PROMPT: Below is a set of records; print all of them exactly as written.

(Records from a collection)
* * * *

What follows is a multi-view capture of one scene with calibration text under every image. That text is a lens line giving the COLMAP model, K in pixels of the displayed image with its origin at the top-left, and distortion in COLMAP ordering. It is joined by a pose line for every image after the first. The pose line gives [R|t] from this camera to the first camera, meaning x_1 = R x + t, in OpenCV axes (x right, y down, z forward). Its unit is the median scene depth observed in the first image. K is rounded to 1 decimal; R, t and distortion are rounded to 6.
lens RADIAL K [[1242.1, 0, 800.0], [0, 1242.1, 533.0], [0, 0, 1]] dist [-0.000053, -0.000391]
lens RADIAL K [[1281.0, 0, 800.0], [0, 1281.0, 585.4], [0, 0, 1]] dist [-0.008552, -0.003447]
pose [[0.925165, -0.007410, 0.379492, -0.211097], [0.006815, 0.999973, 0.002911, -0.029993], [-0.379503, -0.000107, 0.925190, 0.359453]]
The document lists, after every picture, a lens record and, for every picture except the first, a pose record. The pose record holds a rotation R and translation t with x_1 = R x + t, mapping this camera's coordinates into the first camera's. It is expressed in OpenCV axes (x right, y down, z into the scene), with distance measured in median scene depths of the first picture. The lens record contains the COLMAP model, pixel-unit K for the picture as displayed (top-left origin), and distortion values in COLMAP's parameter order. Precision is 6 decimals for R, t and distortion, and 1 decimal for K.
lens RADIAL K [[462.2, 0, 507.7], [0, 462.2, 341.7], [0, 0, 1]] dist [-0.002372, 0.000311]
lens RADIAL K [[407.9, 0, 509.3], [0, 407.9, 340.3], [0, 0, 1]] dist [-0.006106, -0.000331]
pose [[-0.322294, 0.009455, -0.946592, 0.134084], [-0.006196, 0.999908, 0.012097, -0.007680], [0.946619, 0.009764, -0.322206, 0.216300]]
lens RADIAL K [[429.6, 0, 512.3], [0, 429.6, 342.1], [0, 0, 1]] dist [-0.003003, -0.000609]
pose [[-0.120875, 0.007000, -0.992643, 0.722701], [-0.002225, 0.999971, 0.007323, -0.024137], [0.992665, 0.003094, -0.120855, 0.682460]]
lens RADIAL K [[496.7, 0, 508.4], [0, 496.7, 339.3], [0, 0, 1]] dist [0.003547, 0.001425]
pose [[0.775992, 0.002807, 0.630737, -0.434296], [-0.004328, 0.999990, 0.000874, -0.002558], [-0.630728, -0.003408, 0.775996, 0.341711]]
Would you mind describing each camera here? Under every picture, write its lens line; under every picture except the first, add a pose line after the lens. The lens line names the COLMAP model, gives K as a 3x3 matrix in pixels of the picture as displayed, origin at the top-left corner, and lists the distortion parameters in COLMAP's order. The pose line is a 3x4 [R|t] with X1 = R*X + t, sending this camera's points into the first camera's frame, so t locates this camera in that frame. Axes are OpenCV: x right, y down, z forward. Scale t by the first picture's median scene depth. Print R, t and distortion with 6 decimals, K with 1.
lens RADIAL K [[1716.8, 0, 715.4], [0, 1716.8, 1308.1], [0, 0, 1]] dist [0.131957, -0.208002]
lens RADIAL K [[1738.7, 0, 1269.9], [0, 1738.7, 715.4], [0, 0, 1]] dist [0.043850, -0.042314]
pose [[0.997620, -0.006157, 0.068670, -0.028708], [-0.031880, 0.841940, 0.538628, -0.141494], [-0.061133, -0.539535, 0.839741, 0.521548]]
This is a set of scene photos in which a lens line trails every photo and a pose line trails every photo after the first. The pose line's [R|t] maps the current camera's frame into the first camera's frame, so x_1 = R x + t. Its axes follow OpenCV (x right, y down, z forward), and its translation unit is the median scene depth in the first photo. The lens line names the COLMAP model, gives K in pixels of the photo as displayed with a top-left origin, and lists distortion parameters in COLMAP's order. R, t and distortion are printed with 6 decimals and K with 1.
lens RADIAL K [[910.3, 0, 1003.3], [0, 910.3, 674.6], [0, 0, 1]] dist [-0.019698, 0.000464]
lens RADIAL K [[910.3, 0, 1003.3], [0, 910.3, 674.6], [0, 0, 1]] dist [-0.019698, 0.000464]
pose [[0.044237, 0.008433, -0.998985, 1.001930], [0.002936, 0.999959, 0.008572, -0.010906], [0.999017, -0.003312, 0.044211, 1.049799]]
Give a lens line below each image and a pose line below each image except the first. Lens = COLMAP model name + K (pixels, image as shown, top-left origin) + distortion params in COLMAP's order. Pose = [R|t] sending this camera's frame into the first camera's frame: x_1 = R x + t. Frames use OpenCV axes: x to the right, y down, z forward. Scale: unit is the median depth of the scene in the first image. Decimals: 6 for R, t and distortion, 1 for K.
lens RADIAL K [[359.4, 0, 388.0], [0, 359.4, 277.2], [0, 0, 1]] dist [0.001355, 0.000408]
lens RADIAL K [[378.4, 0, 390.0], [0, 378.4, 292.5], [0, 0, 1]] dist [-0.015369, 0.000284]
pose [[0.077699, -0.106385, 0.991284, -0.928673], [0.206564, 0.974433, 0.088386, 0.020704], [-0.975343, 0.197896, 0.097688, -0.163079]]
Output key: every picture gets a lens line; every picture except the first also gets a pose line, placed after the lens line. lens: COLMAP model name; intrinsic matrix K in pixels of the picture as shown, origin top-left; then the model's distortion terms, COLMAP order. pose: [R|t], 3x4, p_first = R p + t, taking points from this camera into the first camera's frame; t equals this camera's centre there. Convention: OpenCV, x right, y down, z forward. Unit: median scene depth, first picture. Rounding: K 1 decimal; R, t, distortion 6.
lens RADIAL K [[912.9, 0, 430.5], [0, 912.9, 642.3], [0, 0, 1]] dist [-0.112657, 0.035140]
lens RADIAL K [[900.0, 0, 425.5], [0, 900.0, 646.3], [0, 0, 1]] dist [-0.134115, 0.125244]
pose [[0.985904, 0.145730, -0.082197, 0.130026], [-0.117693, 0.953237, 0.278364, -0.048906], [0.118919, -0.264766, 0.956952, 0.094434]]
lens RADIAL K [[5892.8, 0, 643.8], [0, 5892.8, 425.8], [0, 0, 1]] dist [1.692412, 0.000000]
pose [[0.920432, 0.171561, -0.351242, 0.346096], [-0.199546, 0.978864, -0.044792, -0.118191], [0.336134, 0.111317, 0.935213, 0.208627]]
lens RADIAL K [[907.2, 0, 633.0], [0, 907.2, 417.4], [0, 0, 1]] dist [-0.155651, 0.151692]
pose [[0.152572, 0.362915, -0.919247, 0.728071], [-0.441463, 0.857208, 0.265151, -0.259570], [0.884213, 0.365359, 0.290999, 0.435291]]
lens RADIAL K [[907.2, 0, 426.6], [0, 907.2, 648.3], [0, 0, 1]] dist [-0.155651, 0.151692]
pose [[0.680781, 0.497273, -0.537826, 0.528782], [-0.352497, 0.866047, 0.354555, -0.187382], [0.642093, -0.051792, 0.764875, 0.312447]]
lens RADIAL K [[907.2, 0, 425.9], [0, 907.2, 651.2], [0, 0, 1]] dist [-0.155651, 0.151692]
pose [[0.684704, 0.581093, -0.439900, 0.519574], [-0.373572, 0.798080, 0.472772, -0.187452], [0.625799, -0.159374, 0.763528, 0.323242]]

* * * *

COMPLETED EXERCISE:
What follows is a multi-view capture of one scene with calibration text under every image. That text is a lens line giving the COLMAP model, K in pixels of the displayed image with its origin at the top-left, and distortion in COLMAP ordering. It is joined by a pose line for every image after the first. The pose line gives [R|t] from this camera to the first camera, meaning x_1 = R x + t, in OpenCV axes (x right, y down, z forward). Its unit is the median scene depth observed in the first image. K is rounded to 1 decimal; R, t and distortion are rounded to 6.
lens RADIAL K [[1242.1, 0, 800.0], [0, 1242.1, 533.0], [0, 0, 1]] dist [-0.000053, -0.000391]
lens RADIAL K [[1281.0, 0, 800.0], [0, 1281.0, 585.4], [0, 0, 1]] dist [-0.008552, -0.003447]
pose [[0.925165, -0.007410, 0.379492, -0.211097], [0.006815, 0.999973, 0.002911, -0.029993], [-0.379503, -0.000107, 0.925190, 0.359453]]
The document lists, after every picture, a lens record and, for every picture except the first, a pose record. The pose record holds a rotation R and translation t with x_1 = R x + t, mapping this camera's coordinates into the first camera's. It is expressed in OpenCV axes (x right, y down, z into the scene), with distance measured in median scene depths of the first picture. The lens record contains the COLMAP model, pixel-unit K for the picture as displayed (top-left origin), and distortion values in COLMAP's parameter order. Precision is 6 decimals for R, t and distortion, and 1 decimal for K.
lens RADIAL K [[462.2, 0, 507.7], [0, 462.2, 341.7], [0, 0, 1]] dist [-0.002372, 0.000311]
lens RADIAL K [[407.9, 0, 509.3], [0, 407.9, 340.3], [0, 0, 1]] dist [-0.006106, -0.000331]
pose [[-0.322294, 0.009455, -0.946592, 0.134084], [-0.006196, 0.999908, 0.012097, -0.007680], [0.946619, 0.009764, -0.322206, 0.216300]]
lens RADIAL K [[429.6, 0, 512.3], [0, 429.6, 342.1], [0, 0, 1]] dist [-0.003003, -0.000609]
pose [[-0.120875, 0.007000, -0.992643, 0.722701], [-0.002225, 0.999971, 0.007323, -0.024137], [0.992665, 0.003094, -0.120855, 0.682460]]
lens RADIAL K [[496.7, 0, 508.4], [0, 496.7, 339.3], [0, 0, 1]] dist [0.003547, 0.001425]
pose [[0.775992, 0.002807, 0.630737, -0.434296], [-0.004328, 0.999990, 0.000874, -0.002558], [-0.630728, -0.003408, 0.775996, 0.341711]]
Would you mind describing each camera here? Under every picture, write its lens line; under every picture except the first, add a pose line after the lens. The lens line names the COLMAP model, gives K as a 3x3 matrix in pixels of the picture as displayed, origin at the top-left corner, and lists the distortion parameters in COLMAP's order. The pose line is a 3x4 [R|t] with X1 = R*X + t, sending this camera's points into the first camera's frame, so t locates this camera in that frame. Axes are OpenCV: x right, y down, z forward. Scale t by the first picture's median scene depth. Print R, t and distortion with 6 decimals, K with 1.
lens RADIAL K [[1716.8, 0, 715.4], [0, 1716.8, 1308.1], [0, 0, 1]] dist [0.131957, -0.208002]
lens RADIAL K [[1738.7, 0, 1269.9], [0, 1738.7, 715.4], [0, 0, 1]] dist [0.043850, -0.042314]
pose [[0.997620, -0.006157, 0.068670, -0.028708], [-0.031880, 0.841940, 0.538628, -0.141494], [-0.061133, -0.539535, 0.839741, 0.521548]]
This is a set of scene photos in which a lens line trails every photo and a pose line trails every photo after the first. The pose line's [R|t] maps the current camera's frame into the first camera's frame, so x_1 = R x + t. Its axes follow OpenCV (x right, y down, z forward), and its translation unit is the median scene depth in the first photo. The lens line names the COLMAP model, gives K in pixels of the photo as displayed with a top-left origin, and lists distortion parameters in COLMAP's order. R, t and distortion are printed with 6 decimals and K with 1.
lens RADIAL K [[910.3, 0, 1003.3], [0, 910.3, 674.6], [0, 0, 1]] dist [-0.019698, 0.000464]
lens RADIAL K [[910.3, 0, 1003.3], [0, 910.3, 674.6], [0, 0, 1]] dist [-0.019698, 0.000464]
pose [[0.044237, 0.008433, -0.998985, 1.001930], [0.002936, 0.999959, 0.008572, -0.010906], [0.999017, -0.003312, 0.044211, 1.049799]]
Give a lens line below each image and a pose line below each image except the first. Lens = COLMAP model name + K (pixels, image as shown, top-left origin) + distortion params in COLMAP's order. Pose = [R|t] sending this camera's frame into the first camera's frame: x_1 = R x + t. Frames use OpenCV axes: x to the right, y down, z forward. Scale: unit is the median depth of the scene in the first image. Decimals: 6 for R, t and distortion, 1 for K.
lens RADIAL K [[359.4, 0, 388.0], [0, 359.4, 277.2], [0, 0, 1]] dist [0.001355, 0.000408]
lens RADIAL K [[378.4, 0, 390.0], [0, 378.4, 292.5], [0, 0, 1]] dist [-0.015369, 0.000284]
pose [[0.077699, -0.106385, 0.991284, -0.928673], [0.206564, 0.974433, 0.088386, 0.020704], [-0.975343, 0.197896, 0.097688, -0.163079]]
Output key: every picture gets a lens line; every picture except the first also gets a pose line, placed after the lens line. lens: COLMAP model name; intrinsic matrix K in pixels of the picture as shown, origin top-left; then the model's distortion terms, COLMAP order. pose: [R|t], 3x4, p_first = R p + t, taking points from this camera into the first camera's frame; t equals this camera's centre there. Convention: OpenCV, x right, y down, z forward. Unit: median scene depth, first picture. Rounding: K 1 decimal; R, t, distortion 6.
lens RADIAL K [[912.9, 0, 430.5], [0, 912.9, 642.3], [0, 0, 1]] dist [-0.112657, 0.035140]
lens RADIAL K [[900.0, 0, 425.5], [0, 900.0, 646.3], [0, 0, 1]] dist [-0.134115, 0.125244]
pose [[0.985904, 0.145730, -0.082197, 0.130026], [-0.117693, 0.953237, 0.278364, -0.048906], [0.118919, -0.264766, 0.956952, 0.094434]]
lens RADIAL K [[5892.8, 0, 643.8], [0, 5892.8, 425.8], [0, 0, 1]] dist [1.692412, 0.000000]
pose [[0.920432, 0.171561, -0.351242, 0.346096], [-0.199546, 0.978864, -0.044792, -0.118191], [0.336134, 0.111317, 0.935213, 0.208627]]
lens RADIAL K [[907.2, 0, 633.0], [0, 907.2, 417.4], [0, 0, 1]] dist [-0.155651, 0.151692]
pose [[0.152572, 0.362915, -0.919247, 0.728071], [-0.441463, 0.857208, 0.265151, -0.259570], [0.884213, 0.365359, 0.290999, 0.435291]]
lens RADIAL K [[907.2, 0, 426.6], [0, 907.2, 648.3], [0, 0, 1]] dist [-0.155651, 0.151692]
pose [[0.680781, 0.497273, -0.537826, 0.528782], [-0.352497, 0.866047, 0.354555, -0.187382], [0.642093, -0.051792, 0.764875, 0.312447]]
lens RADIAL K [[907.2, 0, 425.9], [0, 907.2, 651.2], [0, 0, 1]] dist [-0.155651, 0.151692]
pose [[0.684704, 0.581093, -0.439900, 0.519574], [-0.373572, 0.798080, 0.472772, -0.187452], [0.625799, -0.159374, 0.763528, 0.323242]]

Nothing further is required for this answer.